Hal ini memicu dugaan praktik impor ilegal dari China yang menerjang pasar domestik. Misalnya data dari ITC menunjukkan ekspor tekstil dan produk tekstil (TPT) China ke Indonesia senilai US$ 6,5 miliar pada 2022.
Sementara BPS mencatat impor TPT dari China US$ 3,55 miliar pada periode yang sama. Oleh karena itu, terdapat gap senilai US$ 2,94 miliar atau setara dengan Rp 43 triliun yang tidak masuk dalam catatan resmi BPS.
Baca Juga: Menkeu Purbaya: Bea Cukai Terancam Dibekukan Presiden Jika Tak Bebenah
Ketidakselarasan data perdagangan ini kembali memicu seruan agar dilakukan reformasi menyeluruh di sektor kepabeanan.
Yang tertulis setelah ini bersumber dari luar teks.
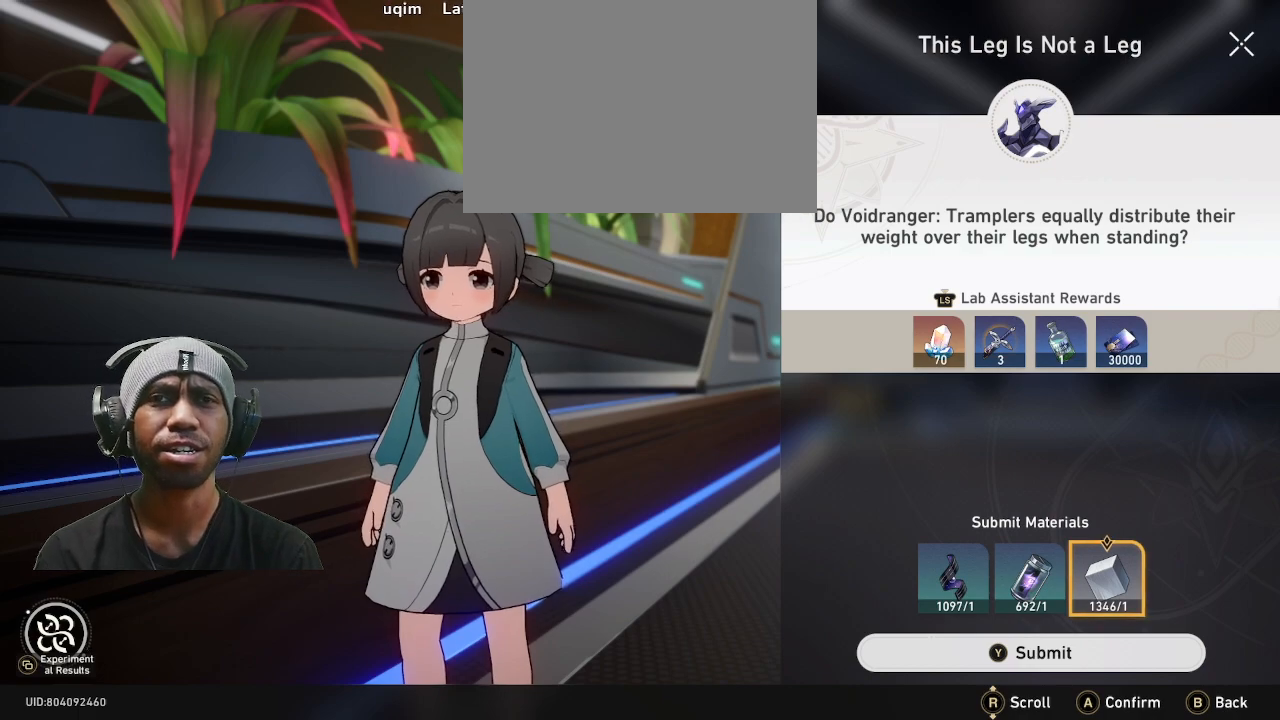
{"dt_ms": 500, "buttons": ["R2"], "left_stick": "center", "right_stick": "center", "events": []}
Kepala Pusat Makroekonomi dan Keuangan, Institute for Development of Economics and Finance (Indef) Rizal Taufikurahman menunjukkan peringatan keras mengenai besarnya potensi kebocoran di DJBC.
Meski pemerintah tidak pernah mengumumkan angka resmi, ia menegaskan bahwa berbagai audit Komisi Pemberantasan Korupsi (KPK), laporan Badan Pemeriksa Keuangan (BPK), hingga analisis kesenjangan perdagangan (trade gap) mengindikasikan skala kerugian negara yang sangat besar.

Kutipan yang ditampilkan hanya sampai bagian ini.